Therapy, Counseling and Coaching for Mental Health and Personal Growth #AtoZChallenge

Hi everyone. Today for my letter T post in the #AtoZChallenge, I want to talk about therapy and other forms of support when you’re dealing with mental health problems and/or when you want to grow as a person.

Generally speaking, therapy isn’t for personal growth, although as a person you may grow when overcoming mental health problems. What I mean by this, is that your therapist isn’t just a sounding board and they aren’t your friend. If you’re feeling pretty good overall, formal therapy at least here in the Netherlands isn’t what you should be looking for. After all, therapy is aimed at helping you, in as little time as possible, to overcome your mental health problems. Here in the Netherlands, in fact, there’s a limit on the number of psychotherapy sessions you can get covered by health insurance. Of course, you could pay out of pocket for more, but if you’re reasonably well-adjusted, why should you?

Coaching and counseling are much more affordable and accessible because anyone can call themselves a counselor or coach. This also means that you’ll find coaches or counselors who align with almost any spiritual or psychological teaching. There are Enneagram coaches, for example, even though the Enneagram is actually nonsense. Did I, a person who frequently writes about herself as an Enneagram type 4, just say that? Yes, I did.

There are, of course, also coaches or counselors who do work within the framework of science-based psychology and education. For example, many people call themselves ADHD coaches and they do (I assume) have some knowledge of the current ideas surrounding ADHD.

Psychotherapy is, here in the Netherlands, often heavily protocol-based depending on your diagnosis or main problem. This is also what I’ve often found frustrating. Like, when I was diagnosed with borderline personality disorder, my psychologist wanted to do schema-focused therapy, but the modes and all that didn’t fit in with my experience of being plural.

At other times, therapy didn’t suit me because, while I sort of understood the theory, I wasn’t able to apply it in practice. This is why I eventually stopped doing dialectical behavior therapy.

I personally don’t do well with therapies that are merely focused on skill-building or that are primarily verbal (talk therapy). I have had the most success with art and movement therapies. I currently do movement therapy based on the Sherborne method. This is a sensory and attachment-based therapy approach. For example, today my therapist brought a multisensory tool called CRDL. When both of us touched the tool with one hand and touched each other’s hands or arms, the CRDL made different calming sounds. This is helping me regulate far better than any DBT skill helped me.

Listening to My Inner Voice(s)

The day two prompt in The Goddess Journaling Workbook is about listening to your inner voice. This is incredibly hard. Not just because I have multiple inner voices, but because a lot of them carry shame.

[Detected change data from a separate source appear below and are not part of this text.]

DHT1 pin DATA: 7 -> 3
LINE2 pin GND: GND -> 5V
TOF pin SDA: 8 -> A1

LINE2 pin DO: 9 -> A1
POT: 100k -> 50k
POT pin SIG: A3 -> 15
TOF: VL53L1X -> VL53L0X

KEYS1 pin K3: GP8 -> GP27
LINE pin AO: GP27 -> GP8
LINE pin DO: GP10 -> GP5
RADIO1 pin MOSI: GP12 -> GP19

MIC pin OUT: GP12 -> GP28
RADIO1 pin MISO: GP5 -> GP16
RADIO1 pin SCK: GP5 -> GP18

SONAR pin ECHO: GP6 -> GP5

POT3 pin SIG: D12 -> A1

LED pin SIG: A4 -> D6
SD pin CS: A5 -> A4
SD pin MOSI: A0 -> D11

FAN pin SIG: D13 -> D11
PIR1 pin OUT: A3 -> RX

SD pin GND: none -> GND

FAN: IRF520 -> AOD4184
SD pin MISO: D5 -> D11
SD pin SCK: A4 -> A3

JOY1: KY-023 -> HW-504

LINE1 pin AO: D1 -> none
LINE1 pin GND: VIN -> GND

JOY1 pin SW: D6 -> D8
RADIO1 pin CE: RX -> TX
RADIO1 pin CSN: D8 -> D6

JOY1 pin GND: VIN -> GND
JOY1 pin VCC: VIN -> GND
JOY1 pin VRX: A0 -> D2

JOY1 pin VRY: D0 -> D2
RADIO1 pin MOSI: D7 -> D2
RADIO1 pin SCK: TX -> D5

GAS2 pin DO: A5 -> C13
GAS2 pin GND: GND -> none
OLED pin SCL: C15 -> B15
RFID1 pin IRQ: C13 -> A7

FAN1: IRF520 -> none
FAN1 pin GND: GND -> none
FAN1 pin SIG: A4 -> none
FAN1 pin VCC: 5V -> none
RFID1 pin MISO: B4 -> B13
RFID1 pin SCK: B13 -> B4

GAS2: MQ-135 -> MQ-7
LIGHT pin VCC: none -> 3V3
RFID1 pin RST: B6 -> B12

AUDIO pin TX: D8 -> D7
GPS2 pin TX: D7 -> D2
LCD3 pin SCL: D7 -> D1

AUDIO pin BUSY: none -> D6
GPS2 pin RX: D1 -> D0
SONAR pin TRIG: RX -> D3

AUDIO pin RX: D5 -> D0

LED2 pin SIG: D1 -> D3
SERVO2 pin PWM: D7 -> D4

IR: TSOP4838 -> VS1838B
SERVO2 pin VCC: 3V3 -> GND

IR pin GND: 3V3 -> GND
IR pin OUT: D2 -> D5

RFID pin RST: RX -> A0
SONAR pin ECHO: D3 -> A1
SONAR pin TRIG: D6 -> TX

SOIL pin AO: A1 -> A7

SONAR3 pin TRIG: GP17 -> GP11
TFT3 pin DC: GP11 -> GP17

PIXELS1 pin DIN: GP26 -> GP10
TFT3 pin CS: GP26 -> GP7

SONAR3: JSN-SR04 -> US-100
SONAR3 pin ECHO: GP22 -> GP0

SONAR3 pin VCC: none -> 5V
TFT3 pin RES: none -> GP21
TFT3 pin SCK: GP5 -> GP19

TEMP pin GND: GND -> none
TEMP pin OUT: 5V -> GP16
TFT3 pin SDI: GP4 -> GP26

Today I found out Onno van der Hart, one of the world-s top experts on dissociation, had his psychotherapy license revoked indefinitely for violating a patient’s boundaries. He was the main proponent of the structural dissociation theory. This theory is controversial in its own right, as it dehumanizes alters. For example, therapists are supposed to only talk to the host or apparently normal part, who is then supposed to relay messages from the other alters or emotional parts. One of the main problems with this is shame. The host often feels uncomfortable sharing the other alters’ thoughts because they are painful.

So, as an act of radical rebellion, I am going to now let each alter who’s willing to speak on this issue share their thoughts.

I knew this. DID is bullshit. It’s not real, at least in my case. I’m so happy I am not diagnosed, as this Onno van der Hart, a so-called expert, took twenty years therapying with a client only to make her dependent and then dump her like a pile of poo.

I’m scared. I wish I still had the diagnosis so I could get trauma therapy. I want my therapist to comfort me. I don’t want to integrate, but I do want to process stuff. I’m not sure. I’m scared that no-one will believe me now that the Netherlands’ top expert on DID lost his license.

I don’t want no fucking therapy. I don’t want to be forced to be anything I’m not. I just want to be me and be myself and be accepted.

Fuck. I’m manipulative. The whole trauma thing is made up.

Well, I realize I’m not really even capable of letting each of us share their honest thoughts. I still find that I was going to redact out the four-letter words. I feel tons of shame surrounding this whole controversy and the DID thing as well.

As a side note, Onno van der Hart wasn’t sued for his theory of structural dissociation. I think it will continue to guide psychotherapists and the multidisciplinary guideline for treating DID. Van der Hart lost his license for boundary-violation, including unloading his own personal problems onto the patient, sending her unsolicited, emotionally laden E-mails, etc. My husband said he was just trying to cash on her and if no-one saw it, something’s wrong with psychotherapists in general. I’m not sure how I feel about that.